The government should need a warrant to track a person in ways that violate their privacy. Phone taps need warrants. Alpr lookups should too

> if a cop followed you for private reasons in a private car while off duty, they wouldn't need a warrant.

No, they wouldn't need a warrant, because they'd be stalking you.


flock is stalking you

Not in my town, it told it to flock off.

Seriously, though, stalking generally requires targeted behavior.


> It's really an issue for the local community. Do you want your local tax dollars going to support parks or tracking individuals?

Correct. In your analogy, the Texas cop is being paid by your community to write down your license plate. (Otherwise, he has no authority to be operating outside his state.)


They wouldn't require a warrant, but at the same time, that wouldn't be scalable to be able to record every license plate everywhere in the city.

Having a barrier to accessing data can help prevent casual abuse in my opinion, so that officers can't look up say some ex girlfriend's license plate, but if they get a warrant they can look up some suspect's license plate.


It is an emergent effect of scale.
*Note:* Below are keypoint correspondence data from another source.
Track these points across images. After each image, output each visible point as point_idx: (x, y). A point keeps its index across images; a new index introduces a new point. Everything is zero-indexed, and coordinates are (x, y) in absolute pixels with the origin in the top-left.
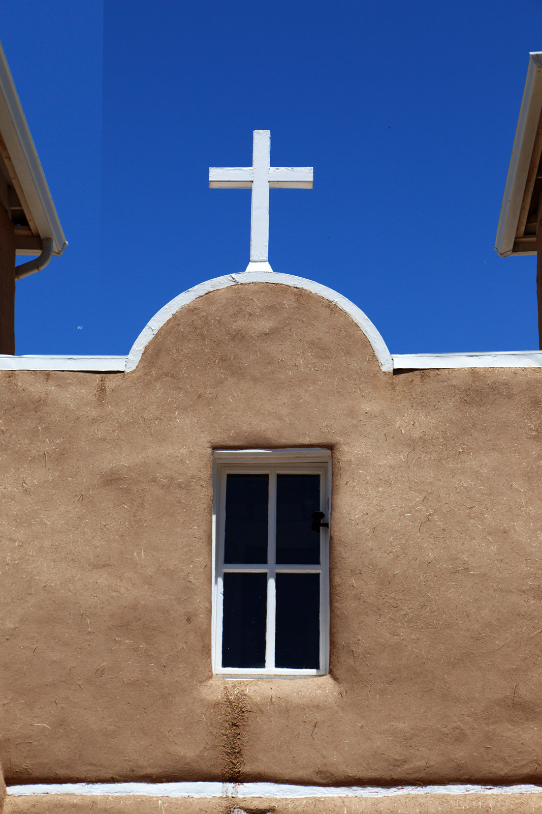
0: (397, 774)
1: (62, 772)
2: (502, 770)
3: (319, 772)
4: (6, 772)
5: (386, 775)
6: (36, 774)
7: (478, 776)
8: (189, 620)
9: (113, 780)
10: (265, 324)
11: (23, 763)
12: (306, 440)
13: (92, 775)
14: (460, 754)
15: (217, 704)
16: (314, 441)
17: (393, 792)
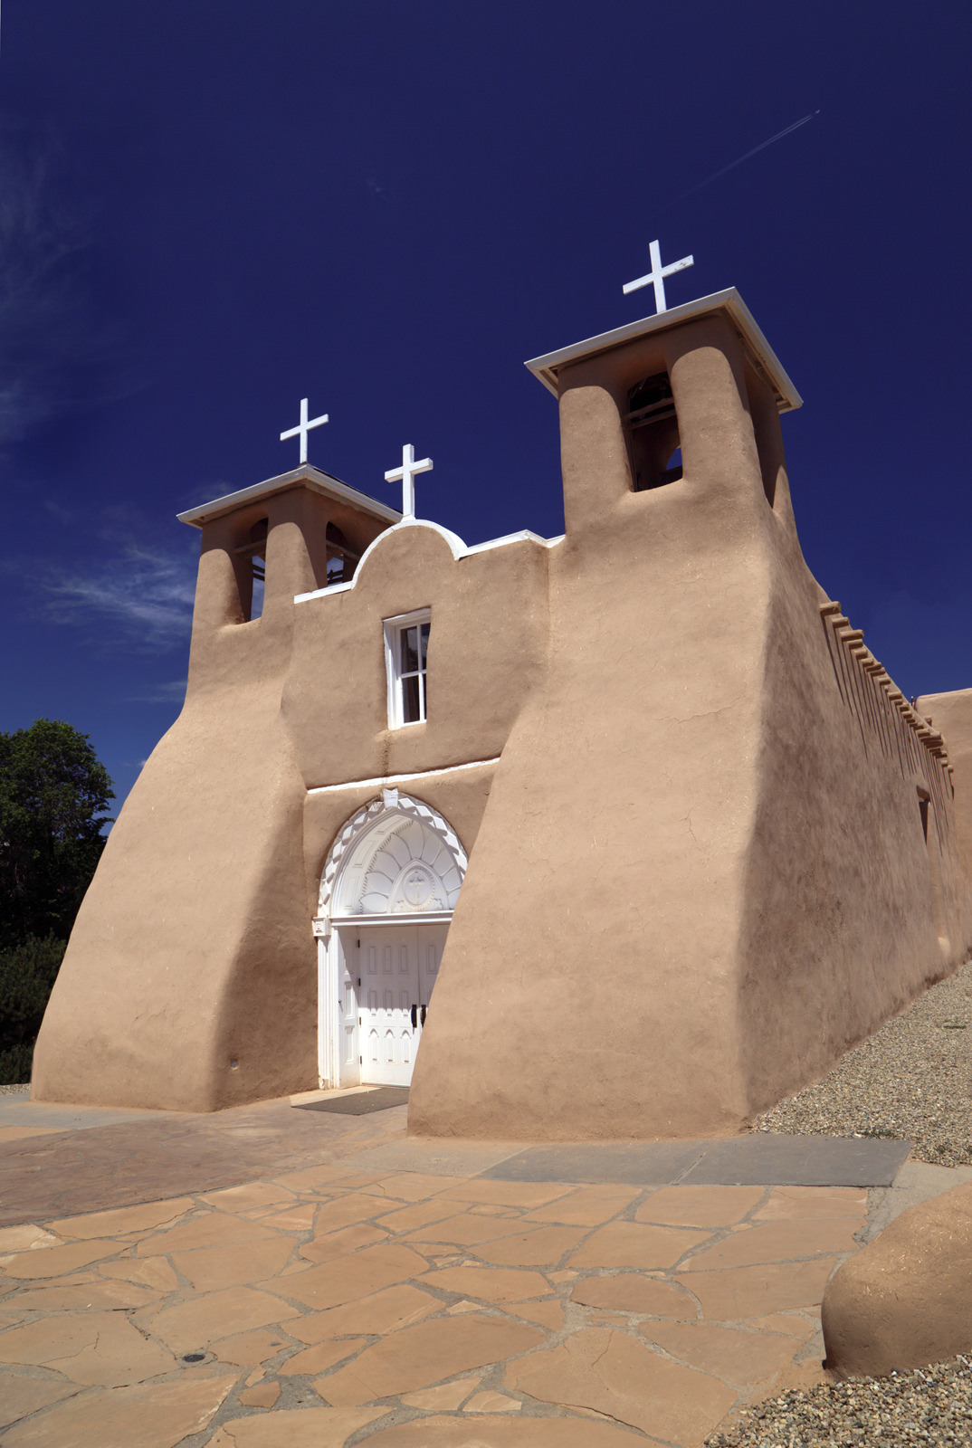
0: (446, 763)
1: (325, 782)
2: (487, 753)
3: (417, 767)
4: (306, 784)
5: (442, 764)
6: (317, 784)
7: (478, 758)
8: (369, 706)
9: (343, 783)
10: (404, 550)
11: (312, 781)
12: (419, 606)
13: (335, 782)
14: (471, 749)
15: (380, 743)
16: (423, 605)
17: (446, 771)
The first principle reasoning logic of small scale examples doesn’t work as you zoom out.

Being able to scope out a small scale example of why something is ok is a very poor indicator of how it operates in a massive one.


>Eh, if a cop sat at a Dunkin Donuts and wrote down every license plate they saw that wouldn't require a warrant

I would say that there is an appreciable qualitative difference between a man using his eyeballs and a piece of paper to write down license plate numbers and a technologically sophisticated network of computerized surveillance apparatus installed over a geographically large area being used to track an individual.